I am trying to abstract my GUI out so I don’t have to have a spaghetti of GameObject references flung around all my GUI buttons. I’ve created a ScriptableObject that stores the information about a menu, including a GameObject[ ] which is all of the GUI panels that need to be activated. My mode switcher will just iterate over the array of the current mode and disable them, and then iterate over the array of the new mode and enable them.
The problem is, I cannot seem to get the Inspector to accept dragging my game objects onto the created asset, even if I specify an array size and get empty rows. Is there no way to embed GameObjects inside ScriptableObject .assets? I can’t imagine why not, since they both fall under Unity’s serialization…

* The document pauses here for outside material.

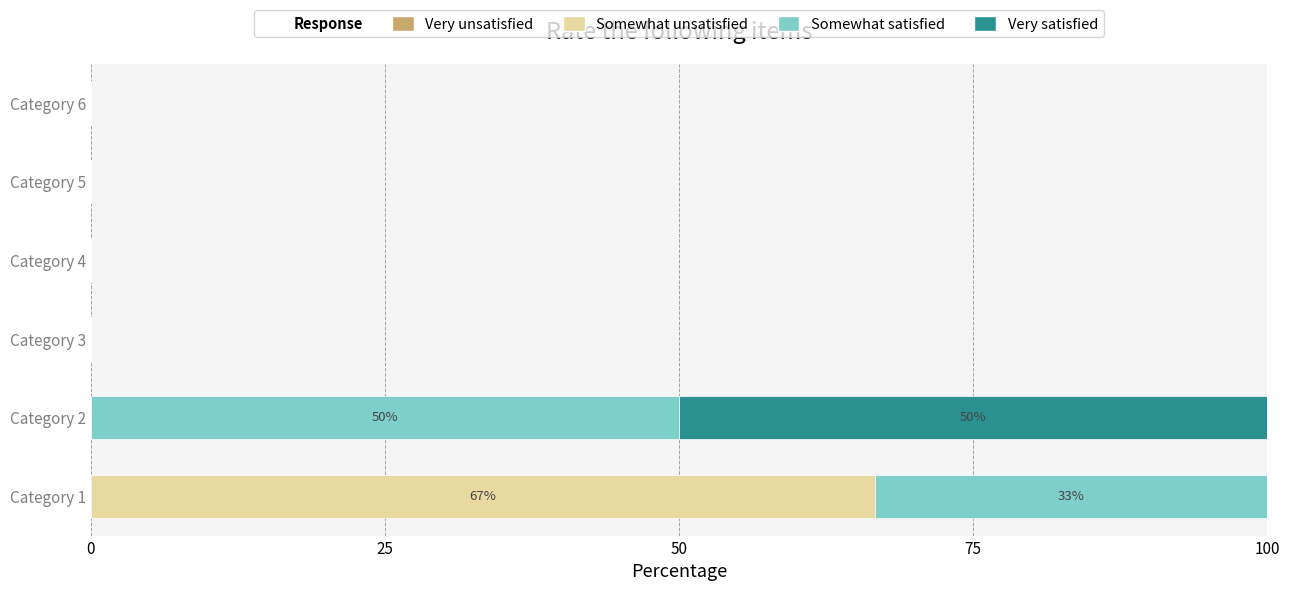

What is the total value across all series at Category 1?

100.0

IF your gameobjects are only serialized to the scene then you cant drag them onto prefab fields or file system assets. This is because prefabs and file system objects persist across multiple scenes. So if a scene other than the scene your game objects were serialized in is loaded, the prefabs/file system objects would loose those references.

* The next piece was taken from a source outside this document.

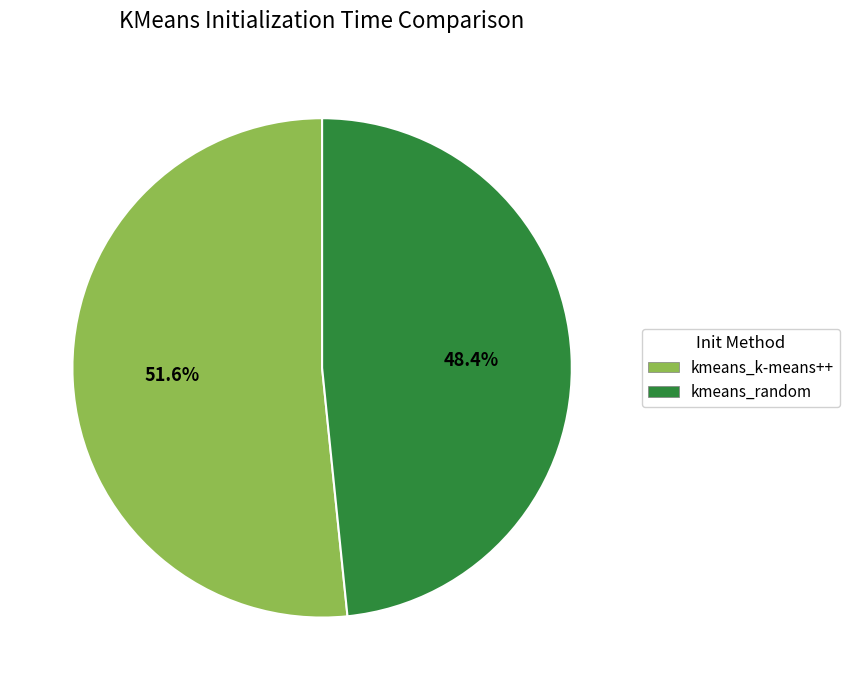

Is it true that kmeans_k-means++ is 52% of the pie?

True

Oh, that’s true…I had forgotten that because my current project is rather small and only one scene. What I ended up doing was creating a script with the reference holders I needed, and putting a copy of that script on each menu with a method to switch between them. It’s not as nice and compartmentalized, but it functions.

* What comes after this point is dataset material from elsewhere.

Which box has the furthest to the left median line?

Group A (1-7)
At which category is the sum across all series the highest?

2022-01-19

Why don’t you just make each menu a prefab? Then load each respectfully when needed? If you have your asset already created you can totally do that. Thats what I did with having certain menus pop up when it detects an iOS vs standalone. I needed this for the virtual joystick and keyboard config settings. No need to display a keyboard option when on an iOS device and no need to display a virtual joystick on a computer.
That sounds great for most projects, but this one in particular is so menu-driven (and the menus are so lightweight anyway) that it makes more sense to leave them resident and retaining their state. The basic flow of the game is “set stuff up in menus, then do a run of the dungeon” and repeat, and most of the time the runs will be of only a few minutes. Each of the menus has a role in configuring the next run, and it would take a lot of unnecessary scripting to restore each menu’s state each time it’s brought up when I expect it to be brought up so frequently.
For my next project, though, I’ll definitely do menu prefabs, since that would solve my original problem nicely.